▶ **Brief 1**:
Output the passage of the Orlando Magic holiday article starting with "The Magic are big-time" and going on through "least one day.".
▶ **Brief 2**:
Condense the paragraph of the Orlando Magic holiday article that begins "For a 21st consecutive year" into a short bulleted list that keeps its main facts.
▶ **Brief 3**:
Resume the article about the Orlando Magic's Thanksgiving charity work, picking up right after its final sentence.

▶ **Document passage**:
========================================================================

Denton: Magic Continue to Make Difference This Holiday Season

By John Denton
Nov. 28, 2013

ORLANDO – For 25 years, the Orlando Magic have been Central Florida’s only big-time professional sports franchise. But the Magic have always been so much more than just a pro organization that puts a basketball product on the floor and judges success by wins and losses.

The Magic are big-time difference-makers in their community. And in this season of giving, the Magic are all about giving back to those who need it the most. Why, in the past four years alone the Magic have donated more than $2 million to various homeless causes throughout Central Florida.

If you don’t believe that the Magic make a major impact in the community just take a visit to the Coalition for the Homeless of Central Florida on Thanksgiving morning. The scene there at the Coalition is equal parts gut-wrenching and heart-warming. On the one hand, you have desperate folks out of work and without shelter lined up out the door, down the street and around the corner in need of a good meal. On the other hand, there are hundreds of volunteers on hand willing to donate their time and money to make sure those in need can smile for at least one day.

For a 21st consecutive year, the Magic are the leaders in helping bring some comfort to those in need on Thanksgiving Day. The Magic will celebrate the day of thanks and giving by putting a hot meal into the bellies of more than 700 underserved people who need it the most. And because the face of homelessness has sadly morphed from the 40-year-old down-on-his-luck male to one of families with several small children, the Magic will also host a kids carnival to bring joy to those who haven’t had much to smile about during these rough economic times.

Look closely at those working at the Coalition for the Homeless on Thursday morning and you’ll see CEO Alex Martins, who proudly calls the Magic’s Thanksgiving tradition ``the best day of the year.’’ You’ll also see head coach Jacque Vaughn, who paid for the 700 meals last year and is actively involved again this year.

========================================================================

▶ **Data below**:
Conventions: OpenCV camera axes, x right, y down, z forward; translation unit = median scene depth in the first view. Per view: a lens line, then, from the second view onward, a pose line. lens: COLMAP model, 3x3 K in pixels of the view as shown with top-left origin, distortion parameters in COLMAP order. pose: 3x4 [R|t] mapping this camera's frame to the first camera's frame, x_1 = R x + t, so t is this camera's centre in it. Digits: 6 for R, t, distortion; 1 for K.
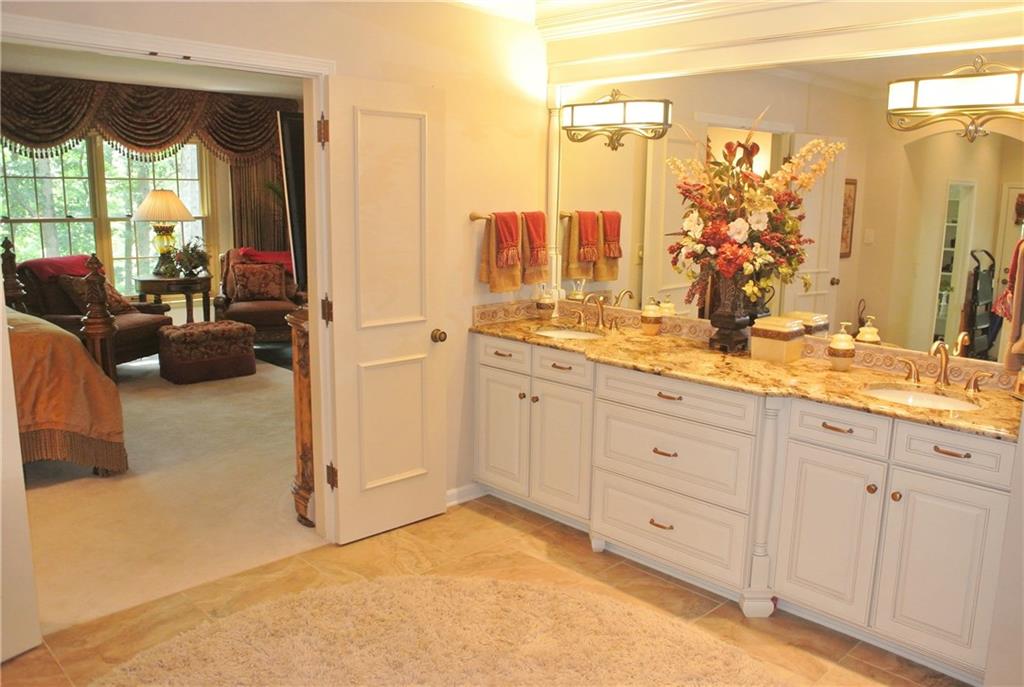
lens RADIAL K [[802.5, 0, 511.0], [0, 802.5, 342.7], [0, 0, 1]] dist [-0.078460, 0.060766]
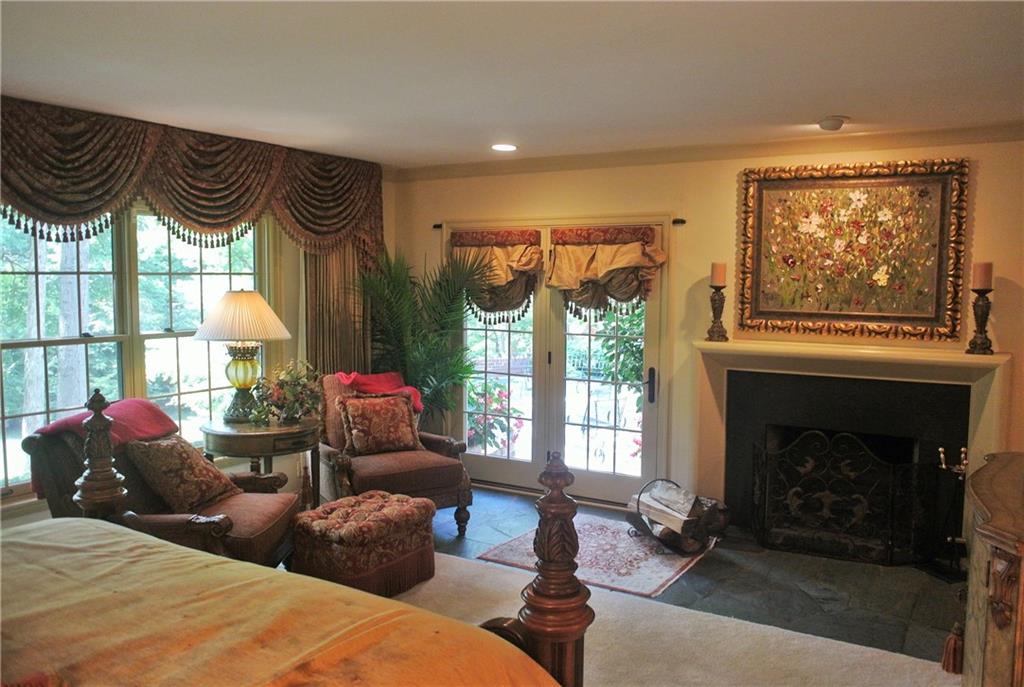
lens RADIAL K [[802.5, 0, 513.2], [0, 802.5, 344.4], [0, 0, 1]] dist [-0.078460, 0.060766]
pose [[0.968010, -0.028280, 0.249311, -0.390485], [0.051866, 0.994720, -0.088550, -0.080366], [-0.245491, 0.098648, 0.964366, 0.320768]]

========================================================================

▶ **Output 1**:
The Magic are big-time difference-makers in their community. And in this season of giving, the Magic are all about giving back to those who need it the most. Why, in the past four years alone the Magic have donated more than $2 million to various homeless causes throughout Central Florida.

If you don’t believe that the Magic make a major impact in the community just take a visit to the Coalition for the Homeless of Central Florida on Thanksgiving morning. The scene there at the Coalition is equal parts gut-wrenching and heart-warming. On the one hand, you have desperate folks out of work and without shelter lined up out the door, down the street and around the corner in need of a good meal. On the other hand, there are hundreds of volunteers on hand willing to donate their time and money to make sure those in need can smile for at least one day.

▶ **Output 2**:
- For the 21st year in a row, the Magic are leading efforts to comfort people in need on Thanksgiving Day.
- They will serve a hot meal to more than 700 underserved people.
- Homelessness now affects families with several small children, not mainly 40-year-old men down on their luck, so the Magic will also host a kids carnival.

▶ **Output 3**:
And you’ll see 10-year veteran Jameer Nelson, power forward Jason Maxiell and promising rookie guard Victor Oladipo doing their part by serving meals, posing for pictures and signing autographs. And later in the day, Magic power forward Glen ``Big Baby’’ Davis will be on hand to entertain kids at the carnival with his kind-hearted and gregarious nature.

And just last week forward Tobias Harris was at the Rosemont Center in Orlando to partner with the Magic and Amway to provide 450 Thanksgiving meals to those from the Parramore area. Said Harris: ``I’ve been extremely blessed. It’s always been a priority for me to give back to families who are in need.’’

By the time Thursday morning rolls around, that group of Magic players will have played four games in five nights. They could certainly use the time off, what with it being Thanksgiving and all, a game still to come on Friday against the San Antonio Spurs and a six-game, 12-day road trip looming next week. But the Orlando’s coaches and players know that making a difference in the community isn’t just lip service when it comes to the Magic organization. Giving back to the fans who cheer them on nightly at the Amway Center is a tradition that guys like Nelson – only the second player in franchise history to don a Magic uniform for 10 seasons – is proud to uphold.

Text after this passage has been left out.